Your brain codes well, you can raed sentences easily, without noticing any mistakse. The problem with this is, you cannot keep spell checking and reviewing sentences. Hence, raed it out loud! Get a patient friend to witness you reading out your manuscript word to word. This will help eliminate any errors and also help you hear how your work sounds. Don’t use any applications or digital assistance. It won’t hepl. (Disclaimer: I demonstrated how easily it is to overlook minute mistakes)
Long.. longer… wait where did it start?
Often, I notice authors over extending their lines to a range where he/she loses context. That is a huge set-back. No one enjoys reading back and forth and losing focus towards the middle. Cut your sentences short. You do not have a word limit. Neither do you have any restrictions to convey your idea. This includes spacing, which is essential. With every new paragraph evolves a new idea. Focus on keeping it short and to the point.
Yes you read that right, it is important to use relevant words simplistically. How does one do so? Use a thesaurus. You will enhance your vocabulary and do justice to your work. Avoid using adverbs in sentences, for example “She ran so quickly.” This can easily convert to “She sprinted.” On the other hand, do not use words out of context, for example “She has a gargantuan heart.” As far as possible, keep it simple, like “She has a big heart.” Simplicity has its own charm.
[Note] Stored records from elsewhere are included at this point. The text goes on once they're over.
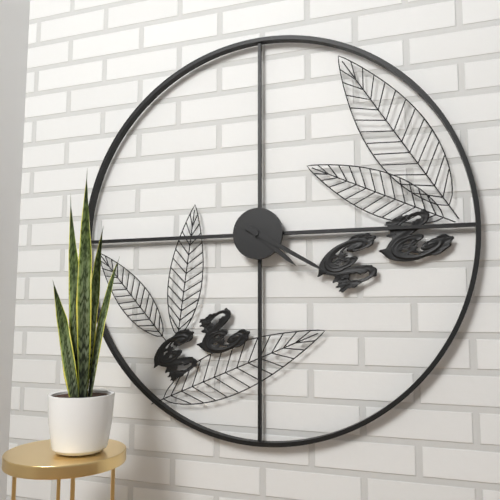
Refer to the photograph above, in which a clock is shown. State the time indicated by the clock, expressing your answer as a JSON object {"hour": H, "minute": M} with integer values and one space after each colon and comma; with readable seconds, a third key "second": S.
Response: {"hour": 4, "minute": 20}
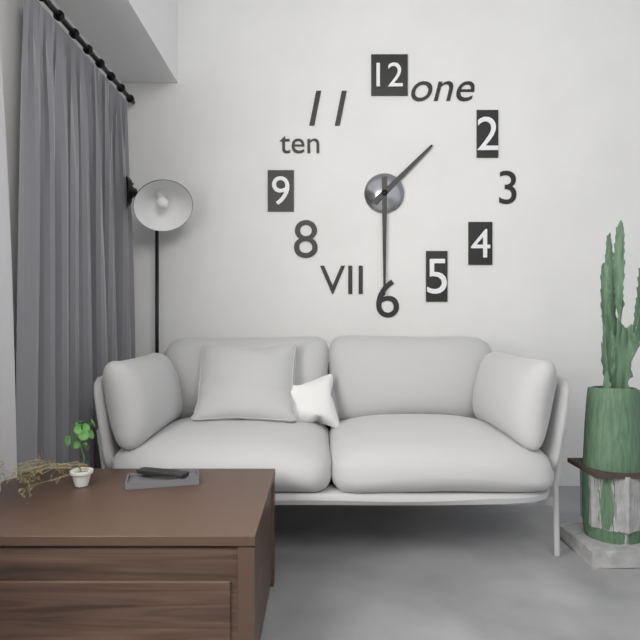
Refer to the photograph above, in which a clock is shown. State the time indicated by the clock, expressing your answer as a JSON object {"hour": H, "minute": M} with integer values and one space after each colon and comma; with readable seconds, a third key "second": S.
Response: {"hour": 1, "minute": 30}
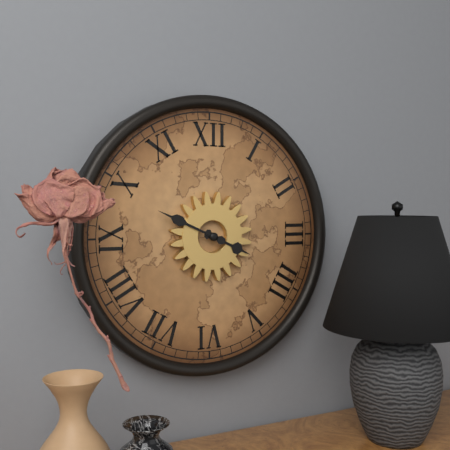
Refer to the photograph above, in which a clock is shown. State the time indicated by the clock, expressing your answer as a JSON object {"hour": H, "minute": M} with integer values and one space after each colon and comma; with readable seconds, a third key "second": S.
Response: {"hour": 3, "minute": 49}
Is that really necessary or very irrelevant
Stop using the words “really” and “very.” It is going to seep away your reader’s interest in seconds and you’ll find yourself sounding like a venting teenager. There is a limit to exaggeration which you need to observe. Draw the line where you begin to use it, “really.”
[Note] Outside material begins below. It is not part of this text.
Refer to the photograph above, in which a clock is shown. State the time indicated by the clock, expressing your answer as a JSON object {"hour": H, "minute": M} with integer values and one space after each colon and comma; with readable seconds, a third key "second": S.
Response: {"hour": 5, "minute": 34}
Do not underestimate your audience
Your audience is diverse, give them some credit. Avoid excessive stage direction where you have to describe every body gesture. It is very annoying to read through repetitive body language. The solution is to convey this in an obvious and less overstated narrative.
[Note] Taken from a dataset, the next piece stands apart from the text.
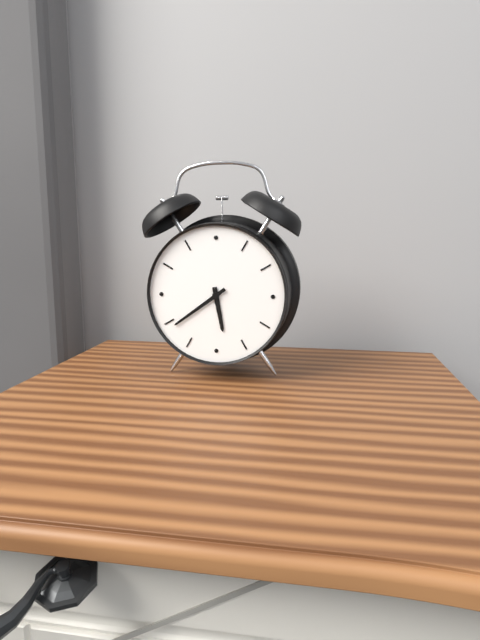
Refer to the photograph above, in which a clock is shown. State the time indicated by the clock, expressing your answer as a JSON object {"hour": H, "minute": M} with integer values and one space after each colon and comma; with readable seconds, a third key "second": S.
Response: {"hour": 5, "minute": 39}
Also, keep in mind that the urge to explain is going to pour out like a tsunami. Obviously, you wish to bring clarity of thought through your work, which often goes wrong. For example- Ronald was angry. He punched against the rusted window, the metal cringed. He said angrily “Shut up.” You don’t have to communicate the aggression in different sentences. We get it. Ronald was cross.
It is unfair as well as impossible to comment on content, that being subjective. I highly recommend mapping out your plot and characters in advance to avoid overlap. There has to be a story, if you are convinced there is, make a friend read your work. Often, writers forget the narrative being followed. Gain perspective without forgetting your roots. Focus on your content, then moving to…..
Your work is an independent and will derive its own form and personality. Yet again, you need to stick to a format to prevent a hap hazard formula which will result in distractions. For instance if your book is a series of monologues, your tone is essential. Moreover, your format and norms are critical.
Keep in mind these few tips and I am certain you’ll be good to go!